## Okuma parçası:
───

Kemal Can: Evet, bir de ilginç bir şey oluyor. Biraz önce konuştuğumuz, şiddet ya da hak ihlâlleri meselesinde de bu yolsuzluk meselelerinde de aynı şey yapılıyor. Yani trol faaliyetiyle iktidar yandaşları, “CHP de yapıyor”, ya da polis şiddeti meseleleri olduğunda hemen, “Yurtdışında da, Fransa’da da bilmem ne oldu, Amerika’da da şu oldu” diyorlar. Şimdi şunu demiş oluyorlar aslında: “Başkaları da yapıyor, bizim yapmamızın anormal bir tarafı yok,” demiş oluyorlar. Yani “Biz bunları yapmıyoruz, yapmamız yanlış” demiyorlar. Bir şeye, “Zaten herkes yapıyor” dediğin anda… Mesela “CHP’liler de yapıyor” dediğin zaman ne demiş oluyorsun? Ben yapmadım demiş olmuyorsun. Onlar da yapıyor demiş oluyorsun. Ya da “Başka ülkelerin polisleri de şiddetten sorumlu” demiş olduğun zaman ne söylüyorsun? “Onlar yapıyorsa ben de yaparım” demiş oluyorsun. Bu savunma hattını çok görüyoruz. Yani iş hiçbir zaman şöyle yürümüyor — çünkü onu zayıflık olarak görüyorlar: “Biz yapmıyoruz böyle bir şey”… Hatırlarsan bu “çıplak arama” meselesinde de… Özlem Zengin, grup başkanvekiliydi o zaman. Çıkıp “Yok öyle bir şey” filan dedi, ama daha sonra hemen onu şeye çevirdiler. Yani sonra dedi ki: “Ya işte, bu yapılıyorsa şikâyetçi olmalıydı”. Neredeyse mağduru suçlayan bir zemine çekti… Ama bunların hepsinde, hak ihlâllerinde de yolsuzluk suçlamalarında da, “Bunu yapmıyoruz” ya da “Bunu yapanları çok şiddetli biçimde ayıklıyoruz” demiyorlar… Hani yolsuzlukta da işkence ve hak ihlâllerinde de sıfır tolerans deniyordu. Sıfır tolerans değil tam tersine kendileri için tolerans talep eden, “Başkaları da yapıyor” diyen bir savunma kuruyorlar. Birçok insan fâş oluyor diyorsun, birtakım kesimlerde bunun iktidarın üstüne önemli bir leke olarak, etiket olarak yapıştırıldığı bir yayın yapılıyor. Ama kendi yayınlarında da kendi taraftarları şunu görüyorlar, kendi iktidarları şunu söylüyor onlara durmadan: “Biz yapmıyoruz,” demiyor; “Başkaları da yapıyor”u anlatıyor onlara sürekli. Dolayısıyla aslında dolaylı olarak, kendi tabanı da bunların yapılmakta olduğunu görmüş oluyor. Böyle bir tuhaflık da var aslında bir yandan.

───

## Kayıtlardan bölümler:
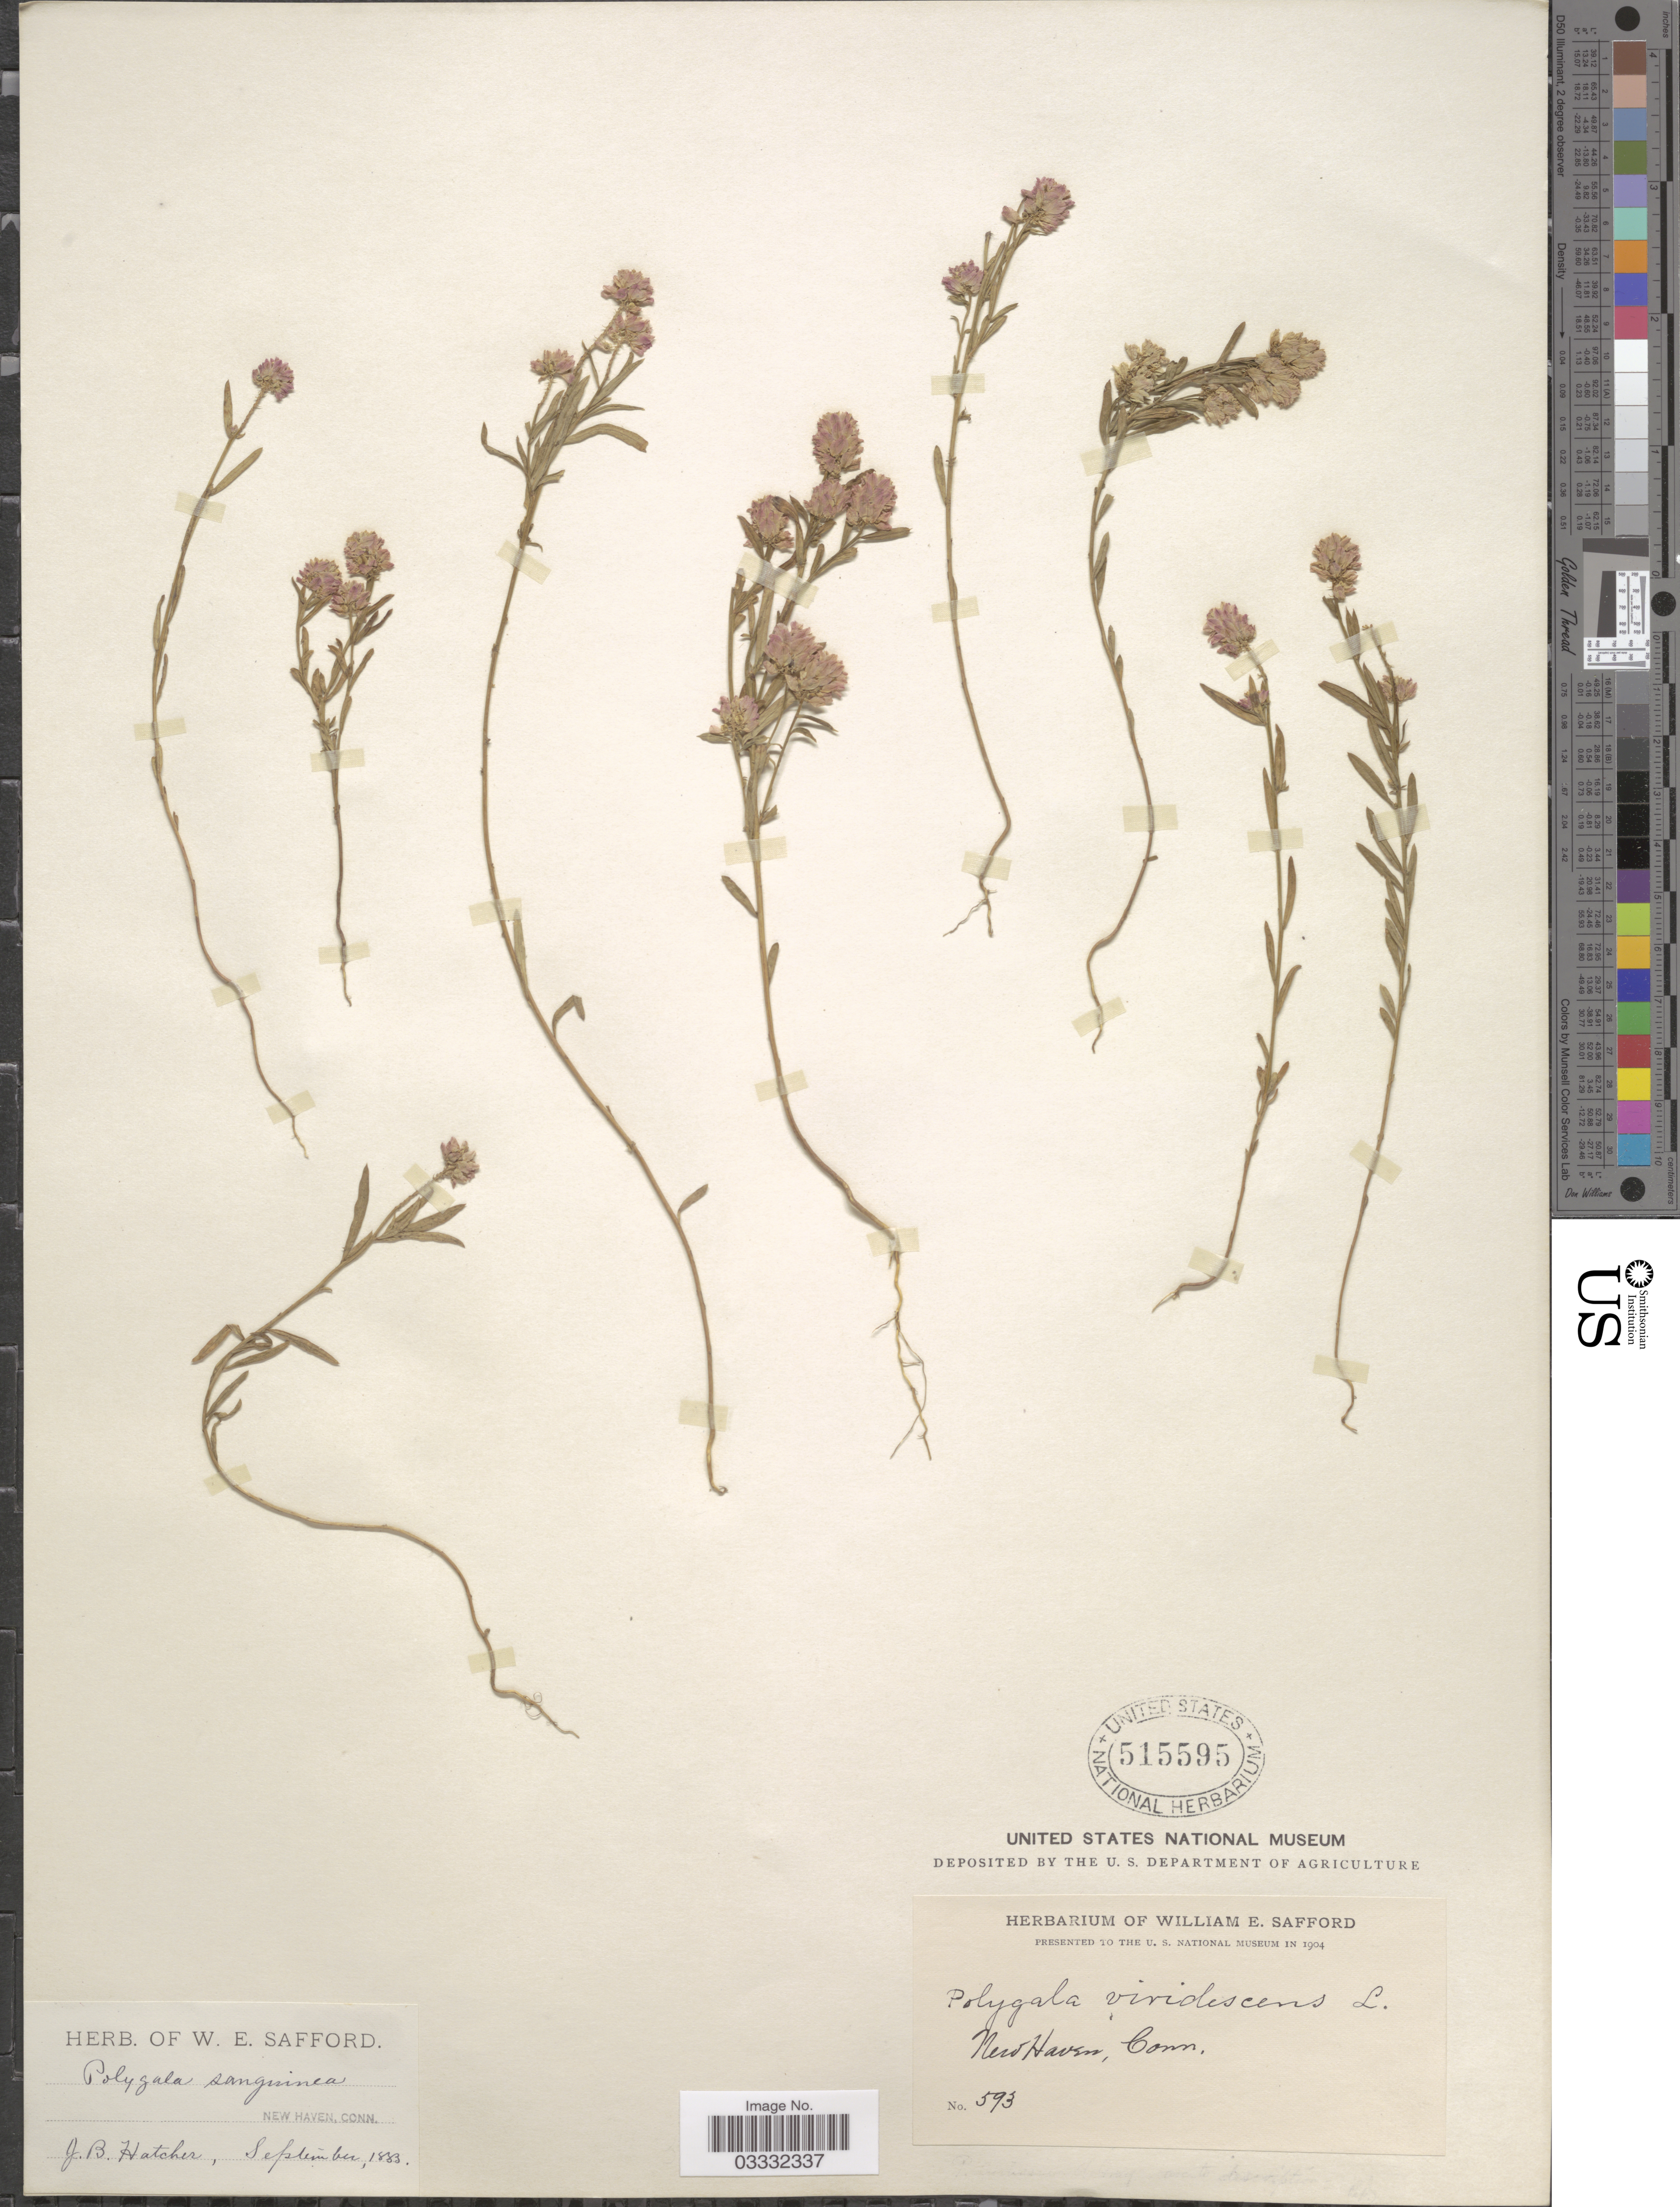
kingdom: Plantae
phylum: Tracheophyta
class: Magnoliopsida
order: Fabales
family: Polygalaceae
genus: Polygala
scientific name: Polygala sanguinea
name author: L.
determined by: Strong, Mark T., (BOT), Smithsonian Institution - National Museum of Natural History (UNITED STATES)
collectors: J. Hatcher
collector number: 593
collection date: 1883-09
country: United States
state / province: Connecticut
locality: New Haven.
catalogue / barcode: US 515595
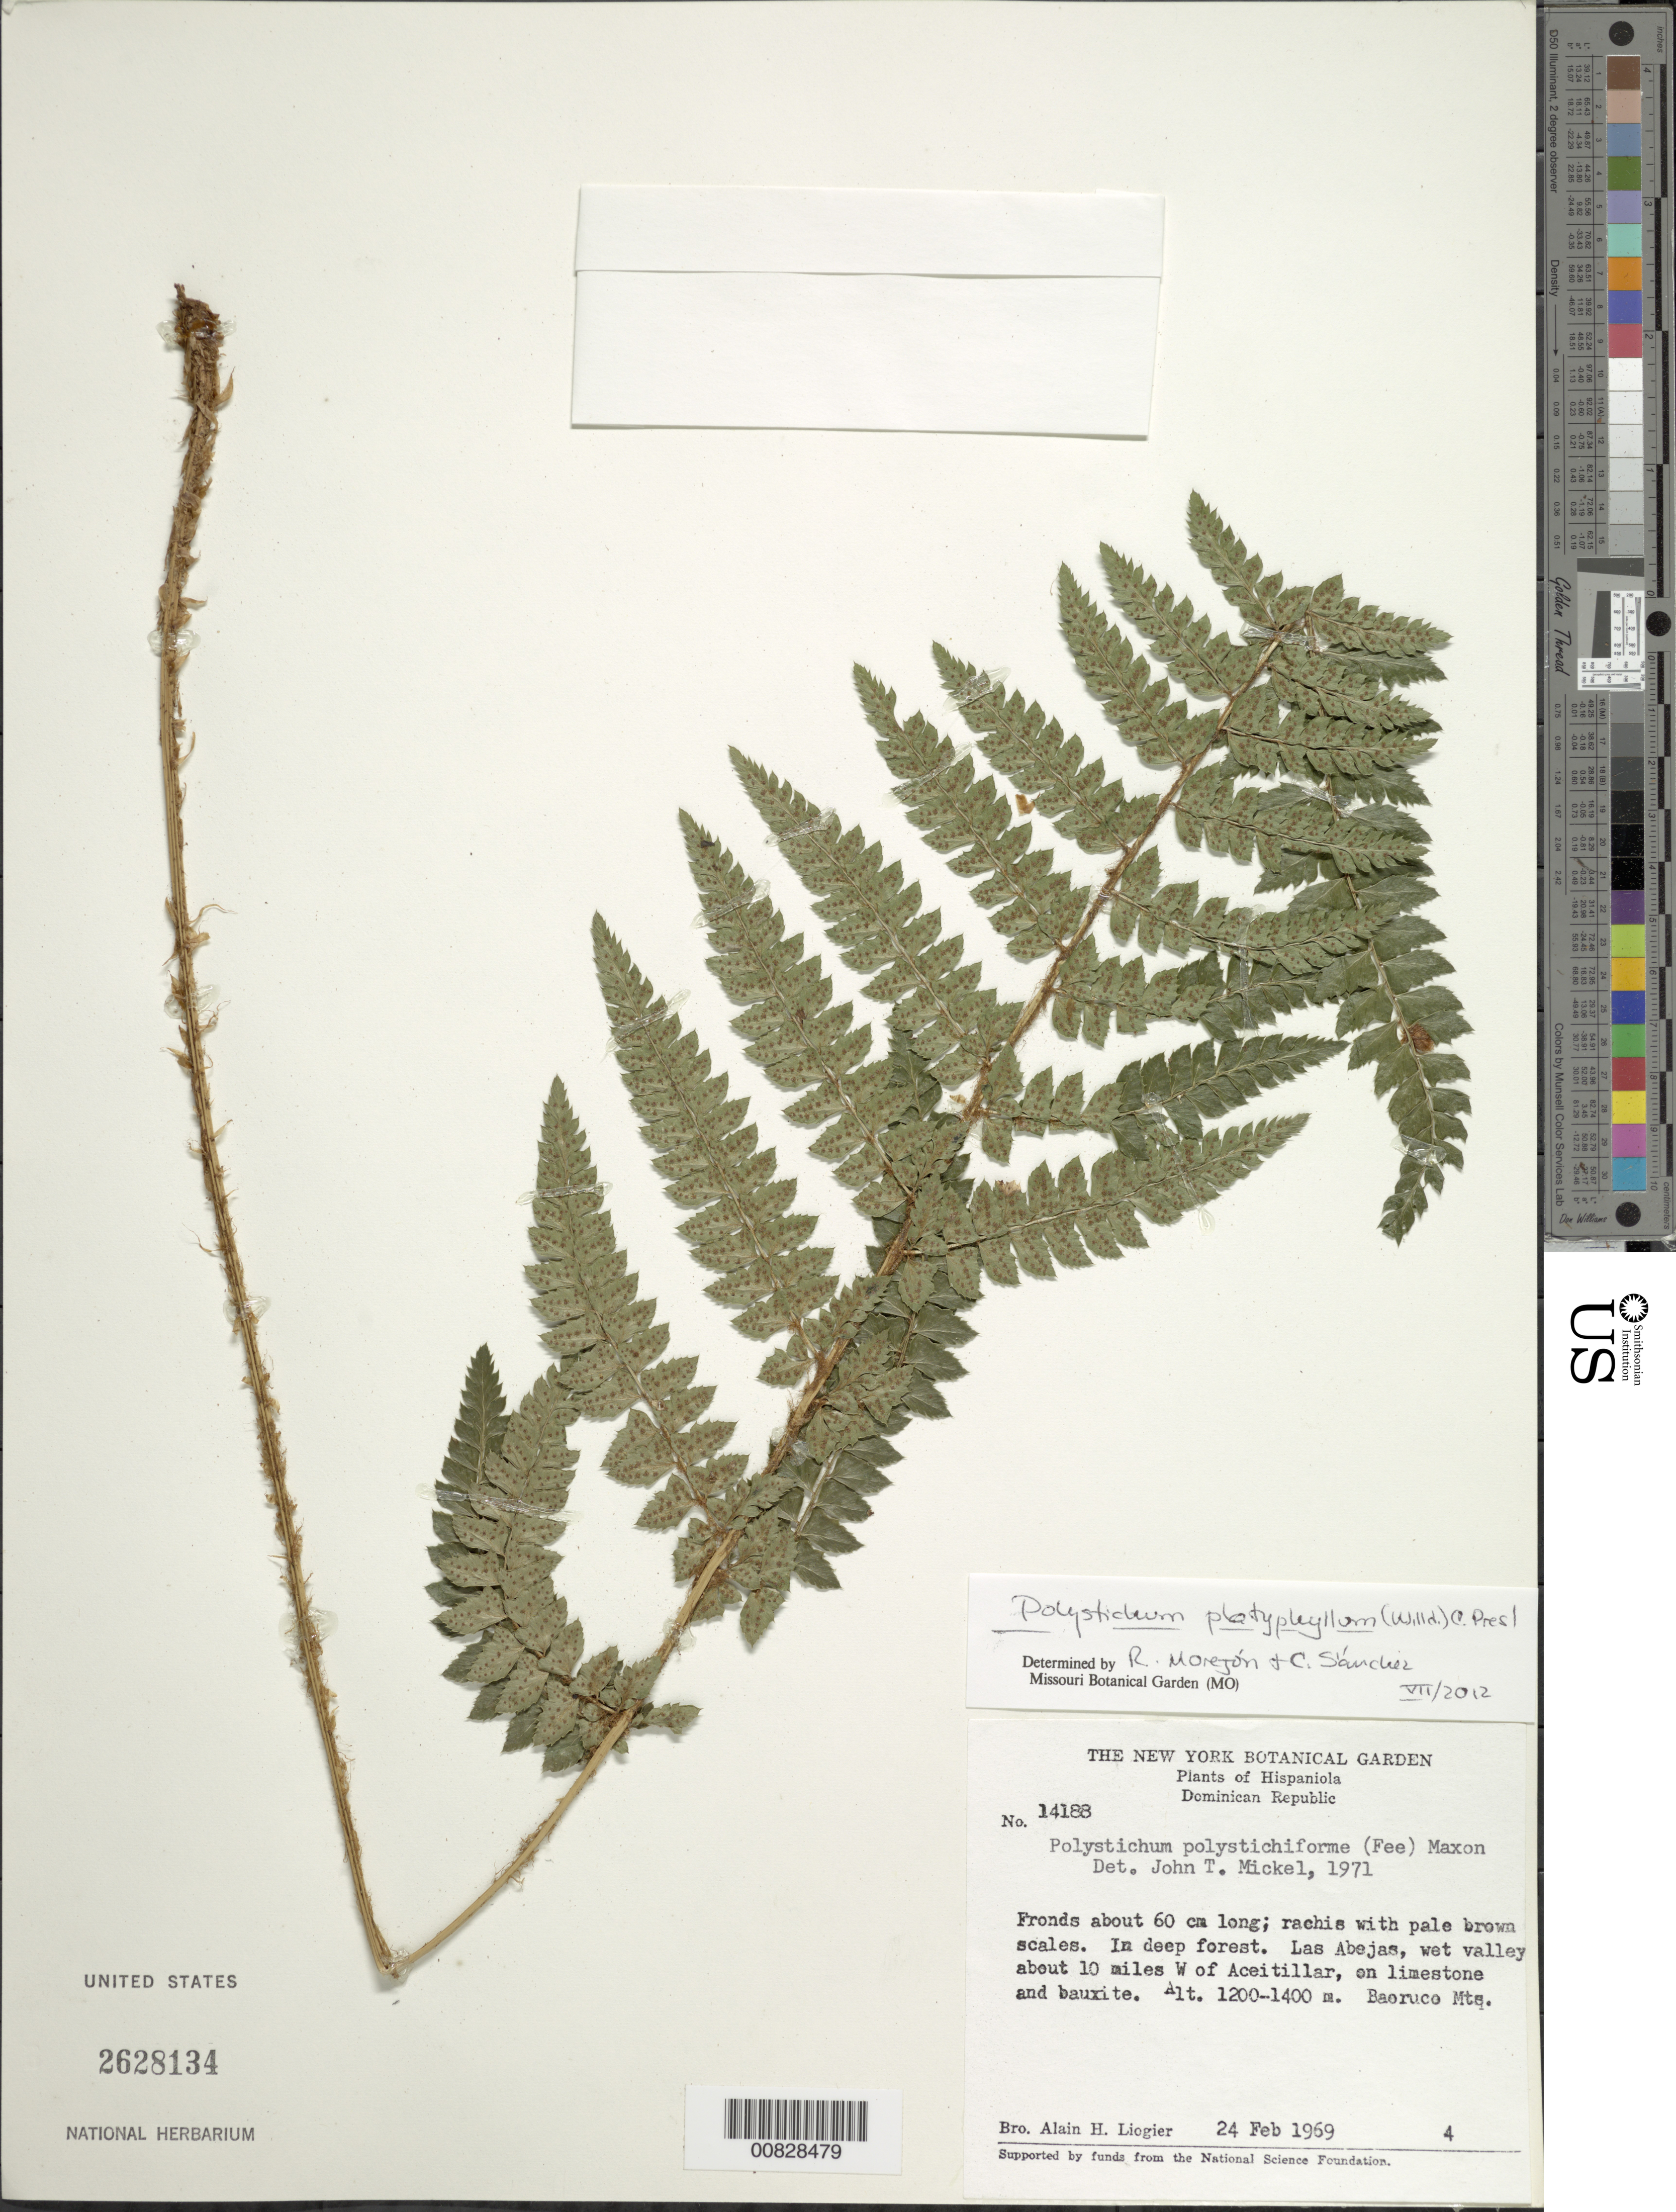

───

## Alıştırma:
İktidar yandaşlarının “Başkaları da yapıyor” savunmasını anlatan konuşmayı, son cümlesinden sonra gelecek biçimde sürdürün.

## Cevap aşağıda:
Ruşen Çakır: “Çıplak arama” dedin… Ömer Faruk Gergerlioğlu’na buradan bir selam yollayalım. Geçen ben kendisiyle bir yayın yaptım. Her an evine gidip alabilirler, ama o verdikleri süre bugün dolmuştu. Bugün de alabilirler, hafta sonu alma ihtimalleri daha kuvvetli. O da aslında ilk başta konuştuğumuz olaydaki gibi gerçekten hak ihlâllerini çok ciddi bir şekilde, samimi bir şekilde, çok sistemli ve isabetli şekilde vurgulayan bir milletvekili olarak; çok sudan bir gerekçeyle, hiçbir hukukî dayanağı olmayan bir gerekçeyle hem milletvekilliğini hem de özgürlüğünü elinden alıyorlar. O aslında ilk başta söylediğimiz olayın bir başkası… Yani ben bunu bir keresinde, “Bükemediğin bileği kırmaya çalışmak” olarak yorumlamıştım. Gerçekten Ömer Faruk Gergerlioğlu şu yasama döneminin olumlu anlamda en öne çıkan bir örneğiydi. Orada da aslında onun başına gelenler, Erdoğan iktidarının haklılık karşısında ne kadar çaresiz olduğunu ve gücünü göstermekten başka, gücünü kötüye kullanmaktan başka bir yolunun olmadığını gösterdi.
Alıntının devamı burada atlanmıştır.